• _Data listing_
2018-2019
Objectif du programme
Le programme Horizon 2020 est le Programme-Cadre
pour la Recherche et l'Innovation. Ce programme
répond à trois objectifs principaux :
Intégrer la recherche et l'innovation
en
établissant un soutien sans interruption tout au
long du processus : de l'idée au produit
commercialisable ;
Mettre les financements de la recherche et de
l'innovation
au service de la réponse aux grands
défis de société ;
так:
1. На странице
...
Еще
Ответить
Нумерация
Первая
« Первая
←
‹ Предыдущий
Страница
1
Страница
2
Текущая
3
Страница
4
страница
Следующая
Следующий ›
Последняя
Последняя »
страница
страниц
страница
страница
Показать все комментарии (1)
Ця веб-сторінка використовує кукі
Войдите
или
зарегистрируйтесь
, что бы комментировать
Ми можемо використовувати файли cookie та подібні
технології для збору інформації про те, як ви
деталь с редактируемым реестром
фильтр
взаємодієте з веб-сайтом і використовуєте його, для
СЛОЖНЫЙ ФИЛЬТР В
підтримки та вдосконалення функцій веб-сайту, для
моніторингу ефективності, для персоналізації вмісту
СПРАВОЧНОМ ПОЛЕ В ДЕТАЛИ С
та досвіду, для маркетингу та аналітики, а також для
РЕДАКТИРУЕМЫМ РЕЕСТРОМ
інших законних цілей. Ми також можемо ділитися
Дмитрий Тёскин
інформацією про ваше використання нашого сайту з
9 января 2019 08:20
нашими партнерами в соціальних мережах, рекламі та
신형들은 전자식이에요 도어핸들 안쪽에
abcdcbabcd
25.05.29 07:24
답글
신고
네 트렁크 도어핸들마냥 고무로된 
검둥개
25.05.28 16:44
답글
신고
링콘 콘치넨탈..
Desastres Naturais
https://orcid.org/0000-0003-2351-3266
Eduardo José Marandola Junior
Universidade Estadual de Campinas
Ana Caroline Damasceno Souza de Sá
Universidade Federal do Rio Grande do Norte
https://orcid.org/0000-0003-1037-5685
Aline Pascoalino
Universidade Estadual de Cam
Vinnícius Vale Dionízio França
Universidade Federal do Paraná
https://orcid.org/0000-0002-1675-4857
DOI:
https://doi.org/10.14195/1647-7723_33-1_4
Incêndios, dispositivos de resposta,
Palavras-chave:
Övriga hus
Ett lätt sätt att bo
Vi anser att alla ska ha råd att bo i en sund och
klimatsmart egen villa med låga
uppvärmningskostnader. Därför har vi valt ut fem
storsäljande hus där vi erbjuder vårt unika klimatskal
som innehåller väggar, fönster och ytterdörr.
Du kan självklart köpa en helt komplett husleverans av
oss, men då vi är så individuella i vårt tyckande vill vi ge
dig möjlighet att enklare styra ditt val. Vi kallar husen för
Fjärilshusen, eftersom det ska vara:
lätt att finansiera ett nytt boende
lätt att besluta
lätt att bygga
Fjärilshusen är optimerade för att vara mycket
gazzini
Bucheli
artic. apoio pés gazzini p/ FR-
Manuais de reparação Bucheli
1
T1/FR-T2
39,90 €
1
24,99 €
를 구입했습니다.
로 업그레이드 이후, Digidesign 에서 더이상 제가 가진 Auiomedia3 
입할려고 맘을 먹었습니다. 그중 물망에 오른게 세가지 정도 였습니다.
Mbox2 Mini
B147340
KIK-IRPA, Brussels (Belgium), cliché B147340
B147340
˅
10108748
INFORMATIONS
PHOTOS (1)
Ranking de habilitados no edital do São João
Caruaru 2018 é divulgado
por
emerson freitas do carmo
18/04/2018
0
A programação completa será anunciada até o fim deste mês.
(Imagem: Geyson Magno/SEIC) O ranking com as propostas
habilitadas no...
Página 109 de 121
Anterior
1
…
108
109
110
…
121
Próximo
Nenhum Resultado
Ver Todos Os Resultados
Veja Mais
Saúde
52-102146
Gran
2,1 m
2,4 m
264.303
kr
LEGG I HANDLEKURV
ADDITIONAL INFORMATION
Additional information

• _Work task_
Could you put the lines from the start of the records through the line containing "établissant un soutien" into a Markdown table with the columns Row and Line, numbering each row and leaving out blank lines?

• _Result for this task_
| Row | Line |
|---|---|
| 1 | 2018-2019 |
| 2 | Objectif du programme |
| 3 | Le programme Horizon 2020 est le Programme-Cadre |
| 4 | pour la Recherche et l'Innovation. Ce programme |
| 5 | répond à trois objectifs principaux : |
| 6 | Intégrer la recherche et l'innovation |
| 7 | en |
| 8 | établissant un soutien sans interruption tout au |